▶ **TEXTO PROPORCIONADO**
╭──

El gobierno local tramita con carácter de urgencia la concesión del servicio de la nueva Escoleta del Cabanyal, para que comience el próximo curso. El concejal Juan Carlos Caballero ha explicado que “a partir del próximo año aumentamos las capacidades y las plazas públicas en València, apoyamos a las familias y apoyamos la conciliación y la igualdad de oportunidades en nuestra ciudad”.
Tal como ha explicado el portavoz del Gobierno Municipal, Juan Carlos Caballero, según está previsto, la construcción de la escoleta concluirá este mismo año, por lo que se prevé que estará ya en funcionamiento el próximo curso. Por ello, y con la intención de facilitar y agilizar la matriculación del alumnado, la Junta de Gobierno Local ha acordado impulsar el contrato de concesión del servicio, dado que se trata de una escuela infantil de titularidad municipal pero de gestión indirecta. De esta manera, se ha aprobado tramitar, con carácter de urgencia, la licitación del contrato y el pertinente estudio de viabilidad económicofinanciera, tal como prevé la normativa vigente.

╰──

▶ **INFORMACIÓN SUMINISTRADA**
╭──

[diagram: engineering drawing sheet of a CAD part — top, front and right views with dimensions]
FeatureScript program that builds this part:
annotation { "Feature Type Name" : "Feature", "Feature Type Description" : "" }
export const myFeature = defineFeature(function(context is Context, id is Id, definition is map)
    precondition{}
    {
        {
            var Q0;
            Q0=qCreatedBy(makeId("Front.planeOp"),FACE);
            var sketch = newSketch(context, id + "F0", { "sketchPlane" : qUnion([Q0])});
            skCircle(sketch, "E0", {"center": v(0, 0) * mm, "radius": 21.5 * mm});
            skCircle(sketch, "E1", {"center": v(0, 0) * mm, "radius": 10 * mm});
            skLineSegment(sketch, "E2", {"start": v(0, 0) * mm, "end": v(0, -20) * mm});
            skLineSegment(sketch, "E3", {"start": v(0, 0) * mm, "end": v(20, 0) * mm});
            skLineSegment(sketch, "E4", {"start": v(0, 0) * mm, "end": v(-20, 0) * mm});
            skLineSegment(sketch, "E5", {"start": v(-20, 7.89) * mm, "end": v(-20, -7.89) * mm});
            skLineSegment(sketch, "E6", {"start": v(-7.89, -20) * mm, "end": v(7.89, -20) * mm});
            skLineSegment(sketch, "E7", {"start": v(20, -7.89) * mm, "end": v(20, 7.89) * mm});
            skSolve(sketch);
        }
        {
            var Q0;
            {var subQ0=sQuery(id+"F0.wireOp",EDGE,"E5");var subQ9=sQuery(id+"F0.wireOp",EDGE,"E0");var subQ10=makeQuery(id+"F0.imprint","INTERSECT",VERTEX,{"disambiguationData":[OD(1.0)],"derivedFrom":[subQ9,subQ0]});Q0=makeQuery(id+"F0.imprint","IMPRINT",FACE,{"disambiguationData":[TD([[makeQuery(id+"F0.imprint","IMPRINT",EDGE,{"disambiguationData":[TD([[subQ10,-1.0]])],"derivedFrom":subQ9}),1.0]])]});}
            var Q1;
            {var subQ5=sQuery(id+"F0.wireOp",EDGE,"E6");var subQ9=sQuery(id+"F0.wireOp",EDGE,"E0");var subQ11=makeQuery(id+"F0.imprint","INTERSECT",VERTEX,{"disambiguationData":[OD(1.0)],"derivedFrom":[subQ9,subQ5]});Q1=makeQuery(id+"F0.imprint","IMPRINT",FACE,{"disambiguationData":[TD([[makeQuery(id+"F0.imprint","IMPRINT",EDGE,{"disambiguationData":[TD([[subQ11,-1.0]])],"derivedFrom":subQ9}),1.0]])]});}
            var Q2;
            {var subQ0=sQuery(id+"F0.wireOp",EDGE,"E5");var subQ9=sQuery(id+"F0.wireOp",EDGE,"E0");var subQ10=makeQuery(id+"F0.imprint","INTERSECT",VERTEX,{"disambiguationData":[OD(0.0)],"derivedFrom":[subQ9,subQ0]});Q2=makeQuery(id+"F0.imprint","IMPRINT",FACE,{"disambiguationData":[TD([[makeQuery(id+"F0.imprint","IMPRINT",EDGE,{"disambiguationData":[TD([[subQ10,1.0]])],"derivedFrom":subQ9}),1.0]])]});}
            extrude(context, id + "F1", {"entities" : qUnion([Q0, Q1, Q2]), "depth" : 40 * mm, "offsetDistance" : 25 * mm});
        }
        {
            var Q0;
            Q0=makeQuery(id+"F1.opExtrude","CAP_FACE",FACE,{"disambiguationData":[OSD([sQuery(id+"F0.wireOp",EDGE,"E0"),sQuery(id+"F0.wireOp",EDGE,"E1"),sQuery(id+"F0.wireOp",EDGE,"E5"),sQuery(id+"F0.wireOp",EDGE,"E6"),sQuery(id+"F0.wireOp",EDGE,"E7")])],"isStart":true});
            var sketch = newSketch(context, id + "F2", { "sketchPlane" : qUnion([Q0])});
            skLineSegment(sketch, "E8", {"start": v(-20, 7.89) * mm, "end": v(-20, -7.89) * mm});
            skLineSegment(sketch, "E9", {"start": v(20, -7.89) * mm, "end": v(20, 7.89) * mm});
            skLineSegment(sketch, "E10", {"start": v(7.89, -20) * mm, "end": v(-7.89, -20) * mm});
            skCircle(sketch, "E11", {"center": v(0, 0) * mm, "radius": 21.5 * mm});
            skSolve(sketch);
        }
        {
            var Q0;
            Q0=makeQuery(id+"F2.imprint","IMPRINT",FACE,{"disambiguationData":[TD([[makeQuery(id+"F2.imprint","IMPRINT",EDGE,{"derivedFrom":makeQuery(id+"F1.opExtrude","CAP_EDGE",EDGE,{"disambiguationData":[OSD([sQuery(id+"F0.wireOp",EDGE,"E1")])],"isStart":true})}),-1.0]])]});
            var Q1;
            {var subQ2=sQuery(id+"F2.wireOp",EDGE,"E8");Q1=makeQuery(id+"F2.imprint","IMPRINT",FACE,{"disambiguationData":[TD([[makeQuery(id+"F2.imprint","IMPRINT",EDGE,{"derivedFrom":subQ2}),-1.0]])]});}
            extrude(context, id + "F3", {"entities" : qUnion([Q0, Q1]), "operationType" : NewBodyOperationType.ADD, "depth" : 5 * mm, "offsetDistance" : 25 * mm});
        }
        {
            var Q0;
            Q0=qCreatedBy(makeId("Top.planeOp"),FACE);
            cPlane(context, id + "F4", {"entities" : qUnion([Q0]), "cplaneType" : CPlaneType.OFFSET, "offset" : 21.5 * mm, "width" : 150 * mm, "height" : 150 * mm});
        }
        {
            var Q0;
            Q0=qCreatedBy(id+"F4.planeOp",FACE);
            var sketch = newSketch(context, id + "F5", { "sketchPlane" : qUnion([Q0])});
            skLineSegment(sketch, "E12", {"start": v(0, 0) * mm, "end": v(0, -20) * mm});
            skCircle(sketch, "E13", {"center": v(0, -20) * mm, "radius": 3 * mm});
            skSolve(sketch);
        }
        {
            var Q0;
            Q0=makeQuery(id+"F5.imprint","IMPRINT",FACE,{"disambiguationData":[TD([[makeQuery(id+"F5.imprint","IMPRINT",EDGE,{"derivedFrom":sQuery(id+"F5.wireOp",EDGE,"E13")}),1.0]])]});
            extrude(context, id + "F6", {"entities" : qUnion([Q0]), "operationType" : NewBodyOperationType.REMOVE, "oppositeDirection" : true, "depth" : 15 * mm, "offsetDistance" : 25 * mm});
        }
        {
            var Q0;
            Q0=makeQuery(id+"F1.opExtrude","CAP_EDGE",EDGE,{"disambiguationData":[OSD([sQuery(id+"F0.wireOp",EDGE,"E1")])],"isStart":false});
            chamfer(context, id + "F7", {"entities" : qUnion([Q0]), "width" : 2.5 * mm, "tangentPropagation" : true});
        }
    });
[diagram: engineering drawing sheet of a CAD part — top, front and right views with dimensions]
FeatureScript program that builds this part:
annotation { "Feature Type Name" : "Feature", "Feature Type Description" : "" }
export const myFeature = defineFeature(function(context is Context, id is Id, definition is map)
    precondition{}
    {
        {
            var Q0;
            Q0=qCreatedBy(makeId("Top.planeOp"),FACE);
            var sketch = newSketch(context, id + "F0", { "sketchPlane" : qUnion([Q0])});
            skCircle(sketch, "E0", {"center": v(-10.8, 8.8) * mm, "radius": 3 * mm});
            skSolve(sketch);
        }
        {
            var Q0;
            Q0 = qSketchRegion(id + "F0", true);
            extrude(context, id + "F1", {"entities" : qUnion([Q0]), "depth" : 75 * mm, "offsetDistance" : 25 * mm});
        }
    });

╰──

▶ **EJERCICIOS POR REALIZAR**
1. Según el texto sobre la Escoleta del Cabanyal, ¿por qué la Junta de Gobierno Local ha acordado impulsar el contrato de concesión del servicio? Responde en una a tres oraciones.
2. Contesta estas preguntas sobre el texto de la Escoleta del Cabanyal:
(a) ¿Qué cargo tiene Juan Carlos Caballero en el Gobierno Municipal?
(b) ¿Cuándo está previsto que concluya la construcción de la escoleta?
(c) Además de la licitación del contrato, ¿qué se ha aprobado tramitar con carácter de urgencia?
3. Prolonga el texto sobre la Escoleta del Cabanyal a partir de su última oración.
Las entradas no cumplen ninguna función en esta actividad.

▶ **RESPUESTAS**
1. La construcción de la escoleta concluirá este mismo año y se prevé que funcione el próximo curso, así que la Junta quiere facilitar y agilizar la matriculación del alumnado. El contrato de concesión es necesario porque se trata de una escuela infantil de titularidad municipal pero de gestión indirecta.

2.
(a) Es el portavoz del Gobierno Municipal.
(b) Este mismo año.
(c) El pertinente estudio de viabilidad económicofinanciera.

3.
La nueva escoleta contará con seis aulas para el alumnado de 0 a 3 años, todas ellas con salida directa a baños y a patio propio. Habrá dos aulas para niños y niñas de 0 a 1 año, con 8 plazas por aula; dos aulas de 1 a 2 años, con 13 plazas por aula; y otras dos aulas para alumnado de 2 a 3 años, con 16 y 17 plazas, respectivamente. Además, la escoleta tendrá un aula multiusos y otra de psicomotricidad; y dispondrá también de cocina, comedor y lavadero, de una sala para el profesorado y otra para padres y madres.
“Con esta escuela infantil, a partir del próximo año aumentamos las capacidades y las plazas públicas en la ciudad de València, apoyamos a las familias y apoyamos también la conciliación y la igualdad de oportunidades en nuestra ciudad”, ha subrayado el portavoz municipal, Juan Carlos Caballero.
El año pasado, el gobierno local aprobó el modificado del proyecto de construcción del nuevo centro escolar, a petición de la empresa constructora, dada la necesidad de llevar a cabo trabajos no contemplados en el proyecto inicial, así como por la aparición de elementos imprevistos en la parcela.